It said on Friday that core net profit (excluding RM99mil impairment by Smart Highway) grew by 12% on-year to a new high of RM700mil.
All divisions recorded growth in core earnings, led by construction’s stellar 40% on-year surge in pretax profit due to stronger MRT 2 billings and margins, and property development’s 22% growth as full-year sales of RM2.4bil exceeded its target by 14%.
“Construction pretax margin grew slightly to 8% in FY17 (FY16: 7%) but we foresee more upside once MRT 2 underground works accelerate from FY7/18 onwards,” it said.
As at end FY7/17, progress of the MRT 2 underground scope stood at 10%. The 12 tunnel boring machines (TBMs) will begin works in February 2018, including the construction of some underground stations.
CIMB Research noted a sequential improvement in quarterly construction pretax margins from 8.3% in 3QFY17 to 9.9% in 4QFY17.
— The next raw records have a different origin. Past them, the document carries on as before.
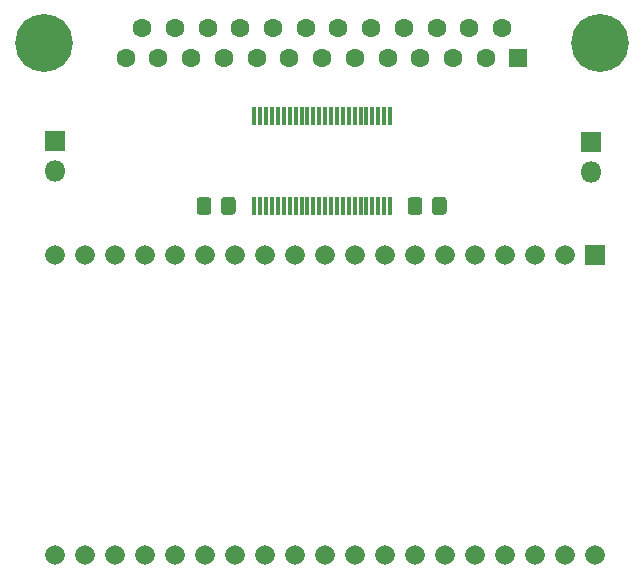
<source format=gbr>
%TF.GenerationSoftware,KiCad,Pcbnew,(5.1.6)-1*%
%TF.CreationDate,2022-10-28T15:03:09-04:00*%
%TF.ProjectId,Amiga ESP32fi,416d6967-6120-4455-9350-333266692e6b,rev?*%
%TF.SameCoordinates,Original*%
%TF.FileFunction,Soldermask,Top*%
%TF.FilePolarity,Negative*%
%FSLAX46Y46*%
G04 Gerber Fmt 4.6, Leading zero omitted, Abs format (unit mm)*
G04 Created by KiCad (PCBNEW (5.1.6)-1) date 2022-10-28 15:03:09*
%MOMM*%
%LPD*%
G01*
G04 APERTURE LIST*
%ADD10R,0.400000X1.575000*%
%ADD11R,1.600000X1.600000*%
%ADD12C,1.600000*%
%ADD13C,4.900000*%
%ADD14R,1.800000X1.800000*%
%ADD15O,1.800000X1.800000*%
%ADD16C,1.660000*%
%ADD17R,1.660000X1.660000*%
G04 APERTURE END LIST*
%TO.C,C1*%
G36*
G01*
X143044800Y-113635262D02*
X143044800Y-112678738D01*
G75*
G02*
X143316538Y-112407000I271738J0D01*
G01*
X144023062Y-112407000D01*
G75*
G02*
X144294800Y-112678738I0J-271738D01*
G01*
X144294800Y-113635262D01*
G75*
G02*
X144023062Y-113907000I-271738J0D01*
G01*
X143316538Y-113907000D01*
G75*
G02*
X143044800Y-113635262I0J271738D01*
G01*
G37*
G36*
G01*
X145094800Y-113635262D02*
X145094800Y-112678738D01*
G75*
G02*
X145366538Y-112407000I271738J0D01*
G01*
X146073062Y-112407000D01*
G75*
G02*
X146344800Y-112678738I0J-271738D01*
G01*
X146344800Y-113635262D01*
G75*
G02*
X146073062Y-113907000I-271738J0D01*
G01*
X145366538Y-113907000D01*
G75*
G02*
X145094800Y-113635262I0J271738D01*
G01*
G37*
%TD*%
D10*
%TO.C,IC1*%
X159420000Y-105584400D03*
X158920000Y-105584400D03*
X158420000Y-105584400D03*
X157920000Y-105584400D03*
X157420000Y-105584400D03*
X156920000Y-105584400D03*
X156420000Y-105584400D03*
X155920000Y-105584400D03*
X155420000Y-105584400D03*
X154920000Y-105584400D03*
X154420000Y-105584400D03*
X153920000Y-105584400D03*
X153420000Y-105584400D03*
X152920000Y-105584400D03*
X152420000Y-105584400D03*
X151920000Y-105584400D03*
X151420000Y-105584400D03*
X150920000Y-105584400D03*
X150420000Y-105584400D03*
X149920000Y-105584400D03*
X149420000Y-105584400D03*
X148920000Y-105584400D03*
X148420000Y-105584400D03*
X147920000Y-105584400D03*
X147920000Y-113160400D03*
X148420000Y-113160400D03*
X148920000Y-113160400D03*
X149420000Y-113160400D03*
X149920000Y-113160400D03*
X150420000Y-113160400D03*
X150920000Y-113160400D03*
X151420000Y-113160400D03*
X151920000Y-113160400D03*
X152420000Y-113160400D03*
X152920000Y-113160400D03*
X153420000Y-113160400D03*
X153920000Y-113160400D03*
X154420000Y-113160400D03*
X154920000Y-113160400D03*
X155420000Y-113160400D03*
X155920000Y-113160400D03*
X156420000Y-113160400D03*
X156920000Y-113160400D03*
X157420000Y-113160400D03*
X157920000Y-113160400D03*
X158420000Y-113160400D03*
X158920000Y-113160400D03*
X159420000Y-113160400D03*
%TD*%
D11*
%TO.C,J0*%
X170281600Y-100634800D03*
D12*
X167511600Y-100634800D03*
X164741600Y-100634800D03*
X161971600Y-100634800D03*
X159201600Y-100634800D03*
X156431600Y-100634800D03*
X153661600Y-100634800D03*
X150891600Y-100634800D03*
X148121600Y-100634800D03*
X145351600Y-100634800D03*
X142581600Y-100634800D03*
X139811600Y-100634800D03*
X137041600Y-100634800D03*
X168896600Y-98094800D03*
X166126600Y-98094800D03*
X163356600Y-98094800D03*
X160586600Y-98094800D03*
X157816600Y-98094800D03*
X155046600Y-98094800D03*
X152276600Y-98094800D03*
X149506600Y-98094800D03*
X146736600Y-98094800D03*
X143966600Y-98094800D03*
X141196600Y-98094800D03*
X138426600Y-98094800D03*
D13*
X177181600Y-99364800D03*
X130141600Y-99364800D03*
%TD*%
D14*
%TO.C,J1*%
X176453800Y-107746800D03*
D15*
X176453800Y-110286800D03*
%TD*%
%TO.C,J2*%
X131013200Y-110236000D03*
D14*
X131013200Y-107696000D03*
%TD*%
%TO.C,R1*%
G36*
G01*
X162160000Y-112678738D02*
X162160000Y-113635262D01*
G75*
G02*
X161888262Y-113907000I-271738J0D01*
G01*
X161181738Y-113907000D01*
G75*
G02*
X160910000Y-113635262I0J271738D01*
G01*
X160910000Y-112678738D01*
G75*
G02*
X161181738Y-112407000I271738J0D01*
G01*
X161888262Y-112407000D01*
G75*
G02*
X162160000Y-112678738I0J-271738D01*
G01*
G37*
G36*
G01*
X164210000Y-112678738D02*
X164210000Y-113635262D01*
G75*
G02*
X163938262Y-113907000I-271738J0D01*
G01*
X163231738Y-113907000D01*
G75*
G02*
X162960000Y-113635262I0J271738D01*
G01*
X162960000Y-112678738D01*
G75*
G02*
X163231738Y-112407000I271738J0D01*
G01*
X163938262Y-112407000D01*
G75*
G02*
X164210000Y-112678738I0J-271738D01*
G01*
G37*
%TD*%
D16*
%TO.C,U1*%
X131012000Y-142748000D03*
X133552000Y-142748000D03*
X136092000Y-142748000D03*
X138632000Y-142748000D03*
X141172000Y-142748000D03*
X143712000Y-142748000D03*
X146252000Y-142748000D03*
X148792000Y-142748000D03*
X151332000Y-142748000D03*
X153872000Y-142748000D03*
X156412000Y-142748000D03*
X158952000Y-142748000D03*
X161492000Y-142748000D03*
X164032000Y-142748000D03*
X166572000Y-142748000D03*
X169112000Y-142748000D03*
X171652000Y-142748000D03*
X174192000Y-142748000D03*
X176732000Y-142748000D03*
X133552000Y-117348000D03*
X136092000Y-117348000D03*
X138632000Y-117348000D03*
X141172000Y-117348000D03*
X143712000Y-117348000D03*
X146252000Y-117348000D03*
X148792000Y-117348000D03*
X151332000Y-117348000D03*
X153872000Y-117348000D03*
X156412000Y-117348000D03*
X158952000Y-117348000D03*
X161492000Y-117348000D03*
X164032000Y-117348000D03*
X166572000Y-117348000D03*
X169112000Y-117348000D03*
X171652000Y-117348000D03*
X131012000Y-117348000D03*
X174192000Y-117348000D03*
D17*
X176732000Y-117348000D03*
%TD*%
M02*

</source>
“Gamuda has revised up its FY7/18 property presales target by nearly 50% to RM3.5bil, after exceeding RM1bil in sales for its Vietnam projects (i.e. Gamuda City and Celadon City).
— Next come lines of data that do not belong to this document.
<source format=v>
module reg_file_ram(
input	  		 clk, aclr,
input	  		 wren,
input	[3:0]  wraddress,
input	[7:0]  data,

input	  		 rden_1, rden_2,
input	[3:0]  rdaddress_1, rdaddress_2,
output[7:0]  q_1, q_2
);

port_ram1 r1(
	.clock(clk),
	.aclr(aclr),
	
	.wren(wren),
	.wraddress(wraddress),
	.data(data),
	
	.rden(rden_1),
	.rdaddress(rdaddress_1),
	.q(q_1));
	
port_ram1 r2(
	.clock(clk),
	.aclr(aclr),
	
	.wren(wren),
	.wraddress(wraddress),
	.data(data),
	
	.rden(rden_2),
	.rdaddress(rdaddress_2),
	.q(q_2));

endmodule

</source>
“The group has guided that RM1.6bn of the projected new sales would come from its international property developments. This, however, would cap upside to margins because properties in Vietnam are of lower value, apart from high start-up costs for new townships,” it said.
CIMB Research said a slight negative surprise during the results briefing was on the LRT 3 project.
“We understand that the tender/award of the 2km underground portion has been suspended to make way for a potential revision in project scope, which may exclude underground construction altogether.
“We view this as a minor setback as it accounts for 10% of the group’s total RM10bil job win target by end-CY17.
“Chances of securing a package from the RM55bn East Coast Rail Line (ECRL) remain intact, in our view,” said the research house.
CIMB Research also said Gamuda’s 40%-owned associate Syarikat Pengeluar Air Selangor (SPLASH) could see some positive news ahead of the takeover negotiation’s deadline of Oct 5.
While no new details were revealed, a new takeover proposal has emerged and the takeover structure could be more favourable.
“We retain our FY18-19 EPS forecasts and introduce FY20 numbers. We forecast FY18 to be another record year, driven mainly by construction.
“Our target price remains pegged to a 10% RNAV discount. Gamuda remains our top big-cap rail play for both government driven urban rail jobs and China-led rail contracts.
“Retain Add with a potentially strong rail job win catalyst in 4QCY17, with potential upside to its 33% foreign shareholding as a bonus. Key downside risks are job delays and lower contract win success rate,” said CIMB Research.